ACTIVITY =
Every line below that has the word "Banane" counts once; report how many lines that makes, with no other words.

[Dataset items]
※
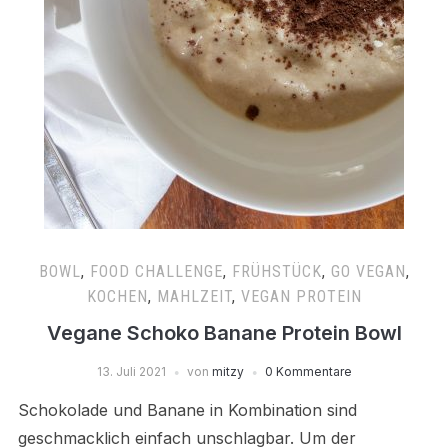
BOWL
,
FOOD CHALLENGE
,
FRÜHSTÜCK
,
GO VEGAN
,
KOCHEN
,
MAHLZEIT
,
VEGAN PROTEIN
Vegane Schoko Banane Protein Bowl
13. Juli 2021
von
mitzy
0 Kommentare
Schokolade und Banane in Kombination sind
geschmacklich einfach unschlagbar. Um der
※
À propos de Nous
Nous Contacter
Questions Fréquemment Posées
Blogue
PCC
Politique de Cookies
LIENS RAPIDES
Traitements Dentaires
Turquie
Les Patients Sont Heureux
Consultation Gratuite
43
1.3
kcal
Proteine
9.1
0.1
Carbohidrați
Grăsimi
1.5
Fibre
※
RESULT OF THIS EXERCISE =
2